As a teenager, I was misdiagnosed as having major depressive disorder(MDD) and ADHD. Only when I sought relief as an adult was I diagnosed with bipolar disorder type II. Both type I and type II experience crippling depression, however type I experiences periods of mania while type II experiences hypomania, a less severe form. I’m sure you could find plenty of objective articles about the disorder. I have done my research as well. I am disappointed to find none of these articles can make a reader understand how it feels. This is my goal for this article.
Monday morning, I feel exhausted, even after a full 8 hours of sleep. I think about what needs to be done for the day, and I feel an overwhelming sense of dread. I roll over and sleep for another 6 hours. Now that I have slept away most of the day, I feel guilty. Out of nowhere, I become angry. Something as simple as an open cabinet sends me into an irrational rage. While it is a nonviolent rage, I can feel my blood boil. My boyfriend puts his arm around me, and I snap at him for touching me. It’s as if my skin has become hypersensitive, and the lightest touch is highly irritating. After doing several household chores to try and burn off the angry energy, I become sad. Very sad. I hold back tears until I am finally alone, and I sob until my privacy ends. Crying in front of others is not an option for me.
This goes on every day for about 2 weeks. I am very unproductive, I eat too much, and I sleep way too much. Then, hypomania sets in. I am what is called a “rapid cycler”, meaning I alternate between depression and hypomania every few weeks rather than months or even years.
Sunday afternoon, I am finally fed up with feeling the way I do, and decide that I will finally make an appointment with a psychiatrist the next day. Then, Monday morning arrives once again. I awake elated, for no particular reason. Even though I wallowed in sadness not 12 hours ago, I feel like I am on top of the world, like I could run a marathon. I gleefully greet my boyfriend, talking a mile a minute, laughing at everything that is and isn’t funny. I get a lot done, like the grocery shopping, homework, and household cleaning. I am so worked up that I don’t feel hunger and have no desire to stop moving and eat. When I finally crash at night, I can sleep for a maximum of 4 hours before I am awake and bouncing off the walls again. That note that I left myself Sunday afternoon to call a psychiatrist is literally thrown in the trash. I don’t need treatment, I feel great! In fact, I never want this to end! The downside to mania and hypomania is the impulsive decisions, like the one to discard the idea of getting treatment. Those with an additional anxiety disorder, like myself, can get so worked up during mania under high stress that they can get panic attacks or engage in self-destructive activities.
When I cycle back to my depressive state, the first couple of days are arguably the worst. In my past, this is when I have used drugs, alcohol, or even contemplated suicide. It is a critical period for me. However, no two individuals experience the same pattern, and this is what makes it very hard to diagnose and even more difficult to treat.

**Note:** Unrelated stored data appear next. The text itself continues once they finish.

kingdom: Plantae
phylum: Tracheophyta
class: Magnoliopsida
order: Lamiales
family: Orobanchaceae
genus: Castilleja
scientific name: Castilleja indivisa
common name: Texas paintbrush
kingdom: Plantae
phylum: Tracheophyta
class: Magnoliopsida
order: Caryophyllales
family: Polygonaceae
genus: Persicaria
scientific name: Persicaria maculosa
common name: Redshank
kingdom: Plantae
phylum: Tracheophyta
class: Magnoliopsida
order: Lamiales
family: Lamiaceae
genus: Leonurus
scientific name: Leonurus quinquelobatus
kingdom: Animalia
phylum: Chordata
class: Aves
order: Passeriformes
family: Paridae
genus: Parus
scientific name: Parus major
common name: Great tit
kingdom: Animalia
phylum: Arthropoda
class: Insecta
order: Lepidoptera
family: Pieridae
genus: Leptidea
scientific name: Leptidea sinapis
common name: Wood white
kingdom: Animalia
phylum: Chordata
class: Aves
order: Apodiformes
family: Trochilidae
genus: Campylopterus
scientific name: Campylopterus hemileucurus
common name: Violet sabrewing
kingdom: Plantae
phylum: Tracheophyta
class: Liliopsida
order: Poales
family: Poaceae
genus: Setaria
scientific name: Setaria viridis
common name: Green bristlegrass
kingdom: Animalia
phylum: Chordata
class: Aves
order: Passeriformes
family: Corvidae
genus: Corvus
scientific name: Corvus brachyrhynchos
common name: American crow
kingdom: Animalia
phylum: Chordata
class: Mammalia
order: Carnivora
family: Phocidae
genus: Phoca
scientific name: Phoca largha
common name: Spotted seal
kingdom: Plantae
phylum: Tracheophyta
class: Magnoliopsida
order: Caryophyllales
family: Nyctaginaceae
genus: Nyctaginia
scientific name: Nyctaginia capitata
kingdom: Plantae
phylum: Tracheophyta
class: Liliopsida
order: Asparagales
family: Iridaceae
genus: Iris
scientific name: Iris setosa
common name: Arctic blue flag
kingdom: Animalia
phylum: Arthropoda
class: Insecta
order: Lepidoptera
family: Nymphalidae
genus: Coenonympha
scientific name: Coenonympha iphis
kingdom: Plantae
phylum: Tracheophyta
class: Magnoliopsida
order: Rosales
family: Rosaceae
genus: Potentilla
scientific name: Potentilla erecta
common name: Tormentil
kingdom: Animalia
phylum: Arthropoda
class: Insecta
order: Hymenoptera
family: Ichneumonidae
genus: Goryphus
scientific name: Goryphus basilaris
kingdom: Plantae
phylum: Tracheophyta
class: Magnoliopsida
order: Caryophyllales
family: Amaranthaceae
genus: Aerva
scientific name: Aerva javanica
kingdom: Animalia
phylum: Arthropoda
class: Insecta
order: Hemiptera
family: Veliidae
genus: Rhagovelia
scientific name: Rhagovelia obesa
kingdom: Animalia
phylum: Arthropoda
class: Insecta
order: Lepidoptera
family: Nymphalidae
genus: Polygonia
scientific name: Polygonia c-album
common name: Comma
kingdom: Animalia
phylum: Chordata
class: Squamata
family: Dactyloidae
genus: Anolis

At no point in this article or in my everyday life have I claimed that I “suffer” from bipolar disorder. I live with it, and so far I am doing well. I have a strong network of loving friends and family that understand what I am going through and do not criticize me for it. I am a full time mom and college student. I think that simply acknowledging that I have the disorder has helped me immensely, and I am getting better at recognizing when I am going through a mood swing. I think of it as though there is nothing wrong with me- there is just a chemical imbalance in my brain, and I am not alone.